WORK TO BE COMPLETED:
Pull every "unbounded" line out of the data below.

Dataset entries:
• • • • •

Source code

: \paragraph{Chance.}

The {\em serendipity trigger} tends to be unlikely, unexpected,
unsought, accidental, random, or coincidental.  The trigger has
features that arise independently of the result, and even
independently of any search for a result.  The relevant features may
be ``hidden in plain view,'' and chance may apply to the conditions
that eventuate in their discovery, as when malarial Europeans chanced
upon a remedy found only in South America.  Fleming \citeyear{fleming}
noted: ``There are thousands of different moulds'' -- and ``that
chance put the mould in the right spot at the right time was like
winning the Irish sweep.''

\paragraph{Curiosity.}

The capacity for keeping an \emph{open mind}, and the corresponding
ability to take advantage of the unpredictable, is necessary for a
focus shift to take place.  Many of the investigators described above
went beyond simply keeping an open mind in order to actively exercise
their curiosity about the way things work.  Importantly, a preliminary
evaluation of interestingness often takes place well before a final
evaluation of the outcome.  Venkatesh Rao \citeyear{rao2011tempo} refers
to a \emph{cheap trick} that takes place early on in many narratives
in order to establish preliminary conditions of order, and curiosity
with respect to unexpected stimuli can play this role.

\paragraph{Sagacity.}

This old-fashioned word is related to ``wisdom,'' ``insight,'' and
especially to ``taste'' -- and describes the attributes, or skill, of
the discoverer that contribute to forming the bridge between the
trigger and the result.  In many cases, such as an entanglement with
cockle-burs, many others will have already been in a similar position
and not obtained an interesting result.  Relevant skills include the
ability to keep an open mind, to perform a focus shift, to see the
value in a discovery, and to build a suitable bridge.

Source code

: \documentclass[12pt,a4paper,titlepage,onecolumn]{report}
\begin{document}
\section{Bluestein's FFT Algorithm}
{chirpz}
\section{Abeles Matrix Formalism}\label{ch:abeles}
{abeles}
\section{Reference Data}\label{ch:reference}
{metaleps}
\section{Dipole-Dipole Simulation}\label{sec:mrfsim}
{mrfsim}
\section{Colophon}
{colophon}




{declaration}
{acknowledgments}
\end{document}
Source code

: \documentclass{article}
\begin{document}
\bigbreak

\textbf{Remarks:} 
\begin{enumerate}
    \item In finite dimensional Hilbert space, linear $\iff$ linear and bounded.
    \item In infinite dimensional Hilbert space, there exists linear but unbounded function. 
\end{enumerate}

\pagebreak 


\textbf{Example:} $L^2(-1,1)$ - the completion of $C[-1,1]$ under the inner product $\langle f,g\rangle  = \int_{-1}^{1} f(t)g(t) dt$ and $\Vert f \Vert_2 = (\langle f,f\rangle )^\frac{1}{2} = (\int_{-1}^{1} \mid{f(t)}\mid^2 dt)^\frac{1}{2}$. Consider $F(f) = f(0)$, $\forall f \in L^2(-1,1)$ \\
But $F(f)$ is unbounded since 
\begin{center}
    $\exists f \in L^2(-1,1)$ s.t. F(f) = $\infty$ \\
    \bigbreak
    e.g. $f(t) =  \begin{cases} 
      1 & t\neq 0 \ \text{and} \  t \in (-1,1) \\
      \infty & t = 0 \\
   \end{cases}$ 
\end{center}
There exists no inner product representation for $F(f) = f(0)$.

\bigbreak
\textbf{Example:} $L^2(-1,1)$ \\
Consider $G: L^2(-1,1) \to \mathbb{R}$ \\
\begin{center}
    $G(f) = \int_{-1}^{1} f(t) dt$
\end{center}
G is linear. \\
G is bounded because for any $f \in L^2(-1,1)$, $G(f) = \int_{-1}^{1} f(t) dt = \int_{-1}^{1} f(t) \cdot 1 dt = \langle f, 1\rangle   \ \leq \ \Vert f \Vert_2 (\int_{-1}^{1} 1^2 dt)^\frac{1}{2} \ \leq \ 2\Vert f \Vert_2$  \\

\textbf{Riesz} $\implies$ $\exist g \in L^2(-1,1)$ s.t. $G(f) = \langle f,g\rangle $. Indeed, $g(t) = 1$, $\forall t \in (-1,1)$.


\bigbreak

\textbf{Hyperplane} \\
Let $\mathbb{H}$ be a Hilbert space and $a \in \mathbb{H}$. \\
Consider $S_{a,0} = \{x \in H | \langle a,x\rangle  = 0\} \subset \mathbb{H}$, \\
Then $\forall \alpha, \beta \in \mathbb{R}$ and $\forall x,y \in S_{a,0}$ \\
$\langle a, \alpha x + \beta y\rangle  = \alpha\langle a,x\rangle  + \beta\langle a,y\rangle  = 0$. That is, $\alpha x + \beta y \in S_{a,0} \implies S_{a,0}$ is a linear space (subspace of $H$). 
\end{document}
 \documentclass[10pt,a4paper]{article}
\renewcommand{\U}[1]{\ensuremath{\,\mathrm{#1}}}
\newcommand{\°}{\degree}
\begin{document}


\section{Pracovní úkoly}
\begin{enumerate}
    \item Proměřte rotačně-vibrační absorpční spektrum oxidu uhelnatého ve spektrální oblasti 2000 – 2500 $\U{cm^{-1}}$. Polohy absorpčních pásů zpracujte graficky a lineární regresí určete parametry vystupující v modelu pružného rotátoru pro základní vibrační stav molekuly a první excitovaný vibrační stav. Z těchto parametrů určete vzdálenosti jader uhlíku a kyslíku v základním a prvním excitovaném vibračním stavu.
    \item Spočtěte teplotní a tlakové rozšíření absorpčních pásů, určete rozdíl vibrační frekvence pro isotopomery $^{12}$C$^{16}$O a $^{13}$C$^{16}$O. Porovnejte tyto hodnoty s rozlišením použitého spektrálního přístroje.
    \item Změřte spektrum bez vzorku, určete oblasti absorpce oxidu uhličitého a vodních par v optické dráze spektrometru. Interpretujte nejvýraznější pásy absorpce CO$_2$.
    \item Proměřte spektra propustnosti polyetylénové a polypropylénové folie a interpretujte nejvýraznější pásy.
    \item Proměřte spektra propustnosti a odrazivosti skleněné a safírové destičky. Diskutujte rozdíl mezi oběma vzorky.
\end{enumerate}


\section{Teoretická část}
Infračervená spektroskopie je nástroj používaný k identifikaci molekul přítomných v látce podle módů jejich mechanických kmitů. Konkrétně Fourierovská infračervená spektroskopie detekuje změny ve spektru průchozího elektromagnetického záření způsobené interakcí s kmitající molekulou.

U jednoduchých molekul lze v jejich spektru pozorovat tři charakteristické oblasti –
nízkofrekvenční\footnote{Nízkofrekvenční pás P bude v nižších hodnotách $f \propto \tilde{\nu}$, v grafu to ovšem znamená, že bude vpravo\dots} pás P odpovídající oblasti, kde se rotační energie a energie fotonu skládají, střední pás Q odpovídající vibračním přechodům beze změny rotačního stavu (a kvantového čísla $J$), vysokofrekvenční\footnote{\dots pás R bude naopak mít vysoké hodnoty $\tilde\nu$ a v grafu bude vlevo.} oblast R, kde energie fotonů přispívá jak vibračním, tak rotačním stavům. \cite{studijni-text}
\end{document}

• • • • •

WRITTEN SOLUTION:
    \item In infinite dimensional Hilbert space, there exists linear but unbounded function. 
But $F(f)$ is unbounded since 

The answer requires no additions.